▸ Source material:

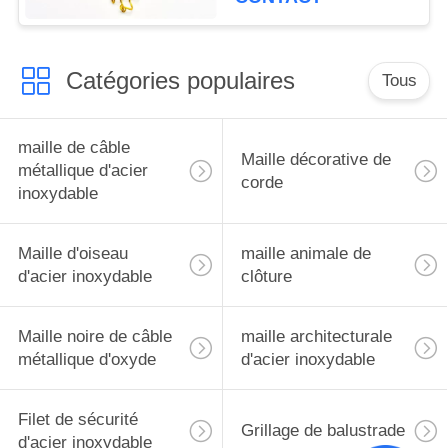
Catégories populaires
Tous
maille de câble
Maille décorative de
métallique d'acier
corde
inoxydable
Maille d'oiseau
maille animale de
d'acier inoxydable
clôture
Maille noire de câble
maille architecturale
métallique d'oxyde
d'acier inoxydable
Filet de sécurité
Grillage de balustrade
d'acier inoxydable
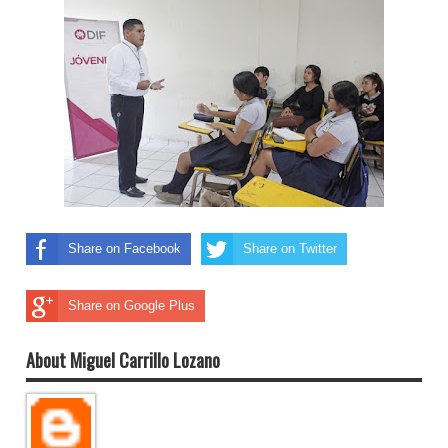
Share on Facebook
Share on Twitter
Share on Google Plus
About Miguel Carrillo Lozano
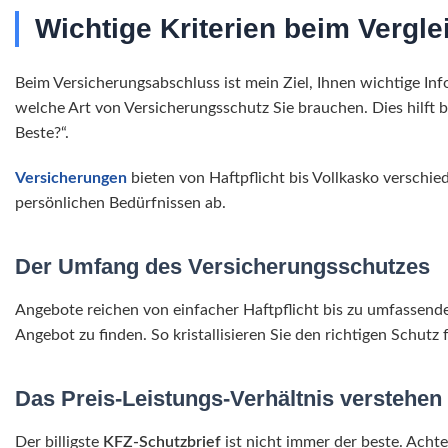
Wichtige Kriterien beim Vergl
Beim Versicherungsabschluss ist mein Ziel, Ihnen wichtige Inf
welche Art von Versicherungsschutz Sie brauchen. Dies hilft 
Beste?“.
Versicherungen
bieten von Haftpflicht bis Vollkasko verschie
persönlichen Bedürfnissen ab.
Der Umfang des Versicherungsschutzes
Angebote reichen von einfacher Haftpflicht bis zu umfassenden
Angebot zu finden. So kristallisieren Sie den richtigen Schutz 
Das Preis-Leistungs-Verhältnis verstehen
Der billigste
KFZ-Schutzbrief
ist nicht immer der beste. Achte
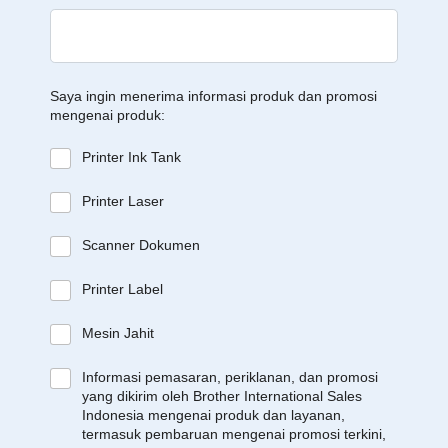
Saya ingin menerima informasi produk dan promosi
mengenai produk:
Printer Ink Tank
Printer Laser
Scanner Dokumen
Printer Label
Mesin Jahit
Informasi pemasaran, periklanan, dan promosi
yang dikirim oleh Brother International Sales
Indonesia mengenai produk dan layanan,
termasuk pembaruan mengenai promosi terkini,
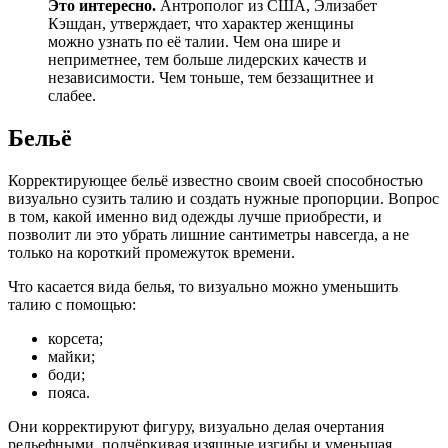
Это интересно.
Антрополог из США, Элизабет
Кэшдан, утверждает, что характер женщины
можно узнать по её талии. Чем она шире и
неприметнее, тем больше лидерских качеств и
независимости. Чем тоньше, тем беззащитнее и
слабее.
Бельё
Корректирующее бельё известно своим своей способностью
визуально сузить талию и создать нужные пропорции. Вопрос
в том, какой именно вид одежды лучше приобрести, и
позволит ли это убрать лишние сантиметры навсегда, а не
только на короткий промежуток времени.
Что касается вида белья, то визуально можно уменьшить
талию с помощью:
корсета;
майки;
боди;
пояса.
Они корректируют фигуру, визуально делая очертания
рельефными, подчёркивая изящные изгибы и уменьшая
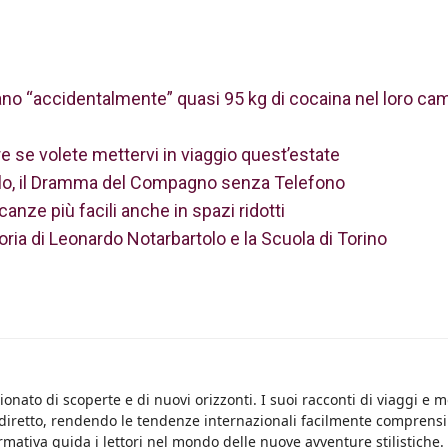
ano “accidentalmente” quasi 95 kg di cocaina nel loro ca
 se volete mettervi in viaggio quest’estate
llo, il Dramma del Compagno senza Telefono
nze più facili anche in spazi ridotti
oria di Leonardo Notarbartolo e la Scuola di Torino
onato di scoperte e di nuovi orizzonti. I suoi racconti di viaggi e 
 diretto, rendendo le tendenze internazionali facilmente comprensib
rmativa guida i lettori nel mondo delle nuove avventure stilistiche.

▸ Exercise directions: Reproduce the text of all the records above, line for line and without any changes, leaving out the picture markers.

▸ Final answer:
Catégories populaires
Tous
maille de câble
Maille décorative de
métallique d'acier
corde
inoxydable
Maille d'oiseau
maille animale de
d'acier inoxydable
clôture
Maille noire de câble
maille architecturale
métallique d'oxyde
d'acier inoxydable
Filet de sécurité
Grillage de balustrade
d'acier inoxydable
Share on Facebook
Share on Twitter
Share on Google Plus
About Miguel Carrillo Lozano
Wichtige Kriterien beim Vergl
Beim Versicherungsabschluss ist mein Ziel, Ihnen wichtige Inf
welche Art von Versicherungsschutz Sie brauchen. Dies hilft 
Beste?“.
Versicherungen
bieten von Haftpflicht bis Vollkasko verschie
persönlichen Bedürfnissen ab.
Der Umfang des Versicherungsschutzes
Angebote reichen von einfacher Haftpflicht bis zu umfassenden
Angebot zu finden. So kristallisieren Sie den richtigen Schutz 
Das Preis-Leistungs-Verhältnis verstehen
Der billigste
KFZ-Schutzbrief
ist nicht immer der beste. Achte
Saya ingin menerima informasi produk dan promosi
mengenai produk:
Printer Ink Tank
Printer Laser
Scanner Dokumen
Printer Label
Mesin Jahit
Informasi pemasaran, periklanan, dan promosi
yang dikirim oleh Brother International Sales
Indonesia mengenai produk dan layanan,
termasuk pembaruan mengenai promosi terkini,
Это интересно.
Антрополог из США, Элизабет
Кэшдан, утверждает, что характер женщины
можно узнать по её талии. Чем она шире и
неприметнее, тем больше лидерских качеств и
независимости. Чем тоньше, тем беззащитнее и
слабее.
Бельё
Корректирующее бельё известно своим своей способностью
визуально сузить талию и создать нужные пропорции. Вопрос
в том, какой именно вид одежды лучше приобрести, и
позволит ли это убрать лишние сантиметры навсегда, а не
только на короткий промежуток времени.
Что касается вида белья, то визуально можно уменьшить
талию с помощью:
корсета;
майки;
боди;
пояса.
Они корректируют фигуру, визуально делая очертания
рельефными, подчёркивая изящные изгибы и уменьшая
ano “accidentalmente” quasi 95 kg di cocaina nel loro ca
 se volete mettervi in viaggio quest’estate
llo, il Dramma del Compagno senza Telefono
nze più facili anche in spazi ridotti
oria di Leonardo Notarbartolo e la Scuola di Torino
onato di scoperte e di nuovi orizzonti. I suoi racconti di viaggi e 
 diretto, rendendo le tendenze internazionali facilmente comprensib
rmativa guida i lettori nel mondo delle nuove avventure stilistiche.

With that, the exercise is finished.